What this task involves: Copies of all lines containing the string "input" are needed from the data below.

*** Record extracts Section Begins ***

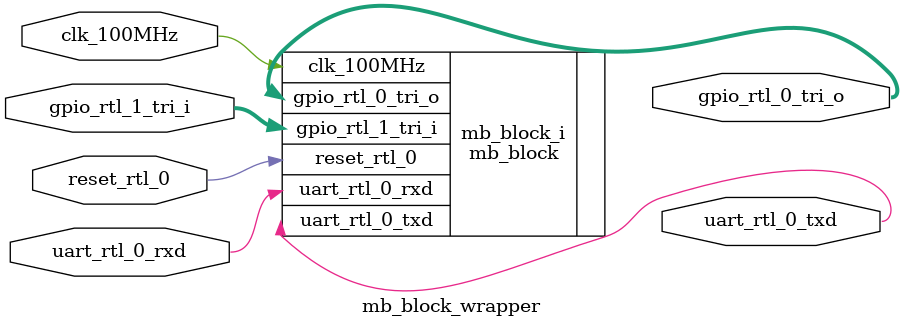
<source format=v>
`timescale 1 ps / 1 ps

module mb_block_wrapper
   (clk_100MHz,
    gpio_rtl_0_tri_o,
    gpio_rtl_1_tri_i,
    reset_rtl_0,
    uart_rtl_0_rxd,
    uart_rtl_0_txd);
  input clk_100MHz;
  output [15:0]gpio_rtl_0_tri_o;
  input [16:0]gpio_rtl_1_tri_i;
  input reset_rtl_0;
  input uart_rtl_0_rxd;
  output uart_rtl_0_txd;

  wire clk_100MHz;
  wire [15:0]gpio_rtl_0_tri_o;
  wire [16:0]gpio_rtl_1_tri_i;
  wire reset_rtl_0;
  wire uart_rtl_0_rxd;
  wire uart_rtl_0_txd;

  mb_block mb_block_i
       (.clk_100MHz(clk_100MHz),
        .gpio_rtl_0_tri_o(gpio_rtl_0_tri_o),
        .gpio_rtl_1_tri_i(gpio_rtl_1_tri_i),
        .reset_rtl_0(reset_rtl_0),
        .uart_rtl_0_rxd(uart_rtl_0_rxd),
        .uart_rtl_0_txd(uart_rtl_0_txd));
endmodule

</source>
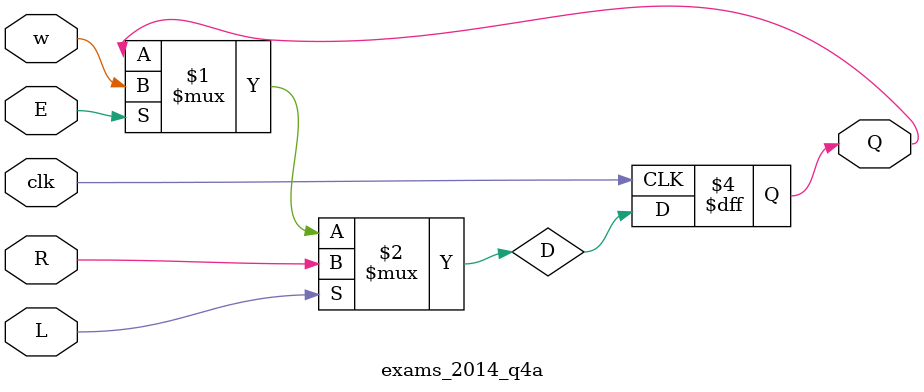
<source format=v>
module exams_2014_q4a(
	input clk,
	input w, R, E, L,
	output reg Q
);
	// DFF with two 2-1 muxes at D port
	wire D;
	assign D = L ? R :
				  E ? w : Q;
	
	always @(posedge clk) begin
		Q <= D;
	end

endmodule

</source>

*** Record extracts Section Ends ***

Solution for this problem:
  input clk_100MHz;
  input [16:0]gpio_rtl_1_tri_i;
  input reset_rtl_0;
  input uart_rtl_0_rxd;
	input clk,
	input w, R, E, L,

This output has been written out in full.